今までにない。こんなの初めて。なんだこれは。と、たとえばカンディンスキーの絵、ダダ、北園克衛の詩、ヌーボーロマン。何か、たとえが古いが、それまでになかったものは両極端の反応を生み出す。表現の世界で。

私は今までになかったものは基本的に好きだが、それが自分の肌に合うものかどうかはまた別で、新しいけど、どことなく気に入らないという場合も多い。そして、そこにフォロワーがついて、そのフォロワーの中からまた新しいものが生み出されることも有れば、いつまで経っても真似のままという、むしろそちらの方が普通で、多い。有る意味、これは健康な反応だろう。

○ ○ ○ ○

取り組む課題:
**A)** 新しい表現への反応を語った文章から、「今までにない。こんなの初めて」と「味、これは健康な反応だろう。」の間を、両端を含めてそのまま抜き出す。
**B)** 新しい表現への反応を語った文章の最後の一文に続けて、その先を書き進める。

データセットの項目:
○ ○ ○ ○

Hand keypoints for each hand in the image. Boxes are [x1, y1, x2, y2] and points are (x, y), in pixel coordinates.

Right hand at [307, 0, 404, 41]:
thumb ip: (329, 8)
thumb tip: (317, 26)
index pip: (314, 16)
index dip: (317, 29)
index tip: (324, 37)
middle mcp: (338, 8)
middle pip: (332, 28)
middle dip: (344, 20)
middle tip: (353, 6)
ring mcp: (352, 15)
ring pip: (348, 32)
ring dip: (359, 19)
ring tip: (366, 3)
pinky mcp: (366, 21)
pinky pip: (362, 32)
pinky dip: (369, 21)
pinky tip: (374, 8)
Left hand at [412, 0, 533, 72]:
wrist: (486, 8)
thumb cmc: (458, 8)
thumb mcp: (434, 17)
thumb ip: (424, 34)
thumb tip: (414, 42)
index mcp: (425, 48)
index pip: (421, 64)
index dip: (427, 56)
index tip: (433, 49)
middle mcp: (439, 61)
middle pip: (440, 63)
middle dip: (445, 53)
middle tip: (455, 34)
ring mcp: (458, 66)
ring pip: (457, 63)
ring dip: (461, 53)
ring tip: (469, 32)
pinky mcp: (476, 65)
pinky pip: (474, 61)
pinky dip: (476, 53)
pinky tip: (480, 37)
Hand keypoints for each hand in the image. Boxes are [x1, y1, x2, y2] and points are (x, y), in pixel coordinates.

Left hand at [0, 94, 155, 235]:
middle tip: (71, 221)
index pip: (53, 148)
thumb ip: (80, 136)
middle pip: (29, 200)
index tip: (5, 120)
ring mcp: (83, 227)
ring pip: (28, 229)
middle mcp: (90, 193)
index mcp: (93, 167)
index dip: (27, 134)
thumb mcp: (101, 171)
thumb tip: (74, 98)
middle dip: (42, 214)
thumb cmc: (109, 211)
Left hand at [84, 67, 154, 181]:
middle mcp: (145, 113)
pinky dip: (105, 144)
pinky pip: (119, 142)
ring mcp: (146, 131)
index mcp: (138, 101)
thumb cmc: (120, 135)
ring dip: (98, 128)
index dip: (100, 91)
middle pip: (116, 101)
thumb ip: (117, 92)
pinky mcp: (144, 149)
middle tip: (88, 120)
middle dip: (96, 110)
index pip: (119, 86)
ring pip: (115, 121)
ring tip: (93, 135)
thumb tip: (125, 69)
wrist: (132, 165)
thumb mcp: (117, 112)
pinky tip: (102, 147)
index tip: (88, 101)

○ ○ ○ ○

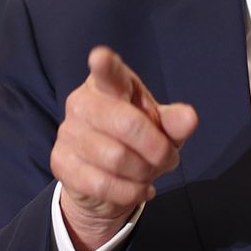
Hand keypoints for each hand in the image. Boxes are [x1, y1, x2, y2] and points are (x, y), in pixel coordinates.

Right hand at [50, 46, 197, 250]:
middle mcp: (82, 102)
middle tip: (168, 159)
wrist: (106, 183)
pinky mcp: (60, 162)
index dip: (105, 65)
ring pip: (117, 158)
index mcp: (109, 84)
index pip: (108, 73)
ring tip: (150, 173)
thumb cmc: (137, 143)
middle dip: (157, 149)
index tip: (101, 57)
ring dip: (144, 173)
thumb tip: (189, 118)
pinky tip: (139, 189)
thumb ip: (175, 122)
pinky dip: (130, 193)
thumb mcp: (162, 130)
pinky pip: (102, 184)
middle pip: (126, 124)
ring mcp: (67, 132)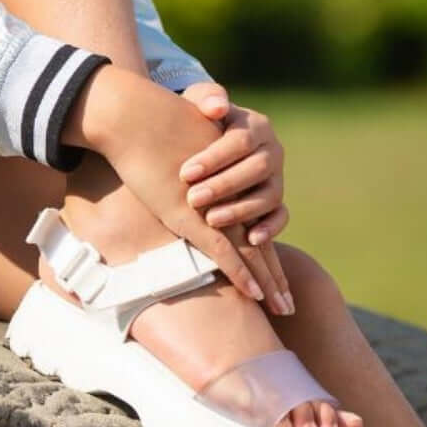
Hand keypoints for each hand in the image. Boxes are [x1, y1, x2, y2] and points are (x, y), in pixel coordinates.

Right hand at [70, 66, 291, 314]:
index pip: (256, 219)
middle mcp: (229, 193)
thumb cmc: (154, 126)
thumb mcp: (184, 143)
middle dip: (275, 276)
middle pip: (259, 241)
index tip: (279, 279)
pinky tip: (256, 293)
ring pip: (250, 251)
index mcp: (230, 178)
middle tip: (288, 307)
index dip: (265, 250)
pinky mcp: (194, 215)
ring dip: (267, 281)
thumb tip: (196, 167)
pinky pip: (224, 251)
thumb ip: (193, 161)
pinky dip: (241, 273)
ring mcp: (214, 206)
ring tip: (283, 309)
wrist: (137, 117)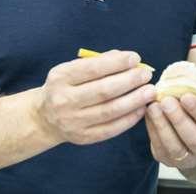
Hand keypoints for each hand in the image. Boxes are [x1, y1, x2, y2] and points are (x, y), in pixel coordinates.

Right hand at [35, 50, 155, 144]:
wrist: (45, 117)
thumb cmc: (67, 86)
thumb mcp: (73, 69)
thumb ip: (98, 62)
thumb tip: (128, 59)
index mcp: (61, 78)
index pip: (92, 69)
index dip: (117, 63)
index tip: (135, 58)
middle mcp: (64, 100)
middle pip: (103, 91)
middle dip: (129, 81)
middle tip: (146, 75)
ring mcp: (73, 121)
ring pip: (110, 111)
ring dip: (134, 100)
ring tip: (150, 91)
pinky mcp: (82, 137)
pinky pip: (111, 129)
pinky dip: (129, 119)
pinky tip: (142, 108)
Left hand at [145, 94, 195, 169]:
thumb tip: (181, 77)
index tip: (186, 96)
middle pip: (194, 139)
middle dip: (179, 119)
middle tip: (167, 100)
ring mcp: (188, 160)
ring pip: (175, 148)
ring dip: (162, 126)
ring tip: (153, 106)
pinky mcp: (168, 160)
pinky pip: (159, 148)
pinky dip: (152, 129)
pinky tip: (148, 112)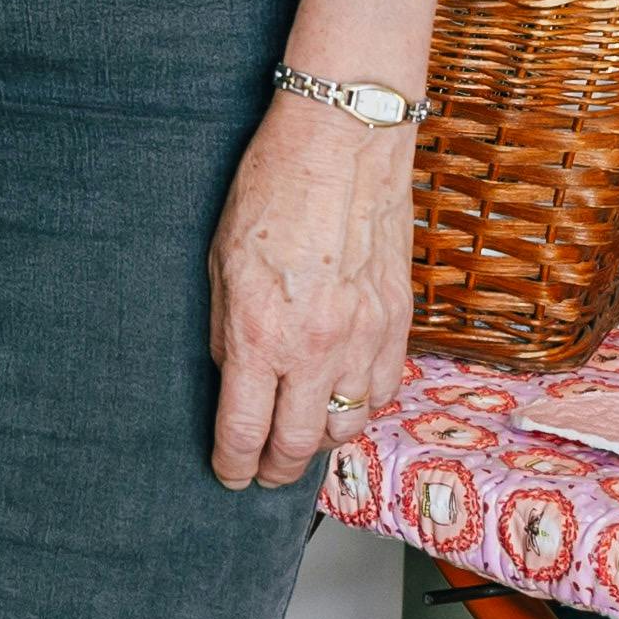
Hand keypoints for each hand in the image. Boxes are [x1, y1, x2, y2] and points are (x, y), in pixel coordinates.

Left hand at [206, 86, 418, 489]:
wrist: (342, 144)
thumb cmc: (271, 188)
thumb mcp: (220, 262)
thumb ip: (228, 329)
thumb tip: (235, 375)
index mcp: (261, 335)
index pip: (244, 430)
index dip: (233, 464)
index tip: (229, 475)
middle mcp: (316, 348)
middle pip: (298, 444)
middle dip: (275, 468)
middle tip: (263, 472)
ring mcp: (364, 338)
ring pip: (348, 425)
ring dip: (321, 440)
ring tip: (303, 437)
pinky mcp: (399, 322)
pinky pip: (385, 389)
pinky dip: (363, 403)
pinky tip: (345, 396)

○ ○ ○ ○

記述解答:
**A)**
今までにない。こんなの初めて。なんだこれは。と、たとえばカンディンスキーの絵、ダダ、北園克衛の詩、ヌーボーロマン。何か、たとえが古いが、それまでになかったものは両極端の反応を生み出す。表現の世界で。

私は今までになかったものは基本的に好きだが、それが自分の肌に合うものかどうかはまた別で、新しいけど、どことなく気に入らないという場合も多い。そして、そこにフォロワーがついて、そのフォロワーの中からまた新しいものが生み出されることも有れば、いつまで経っても真似のままという、むしろそちらの方が普通で、多い。有る意味、これは健康な反応だろう。

**B)**
新しいものが次から次から発生するのは人間の身体で言えばあまりよい状態とは言えないのかもしれない。今までにない感覚、違和感、とくにしびれや痛みといったものについてはそこに重大な疾患が隠れていて、下手をすると命取りになりかねない。食事中、急に腹痛となり、病院に運ばれたときには癌も末期だったという人を知っている。新しい感覚というのは基本的に恐怖なのだ。

その恐怖を楽しめるのもまた、感情というやっかいなものを宿痾にした人間のなせる技で、その不吉度が強ければ強いほど磁力も強く、心に作用する度合いも強い。排除されるべき病巣か、歓迎されるべき新しい世界のとば口か、少し時間が経過してみないと分からない。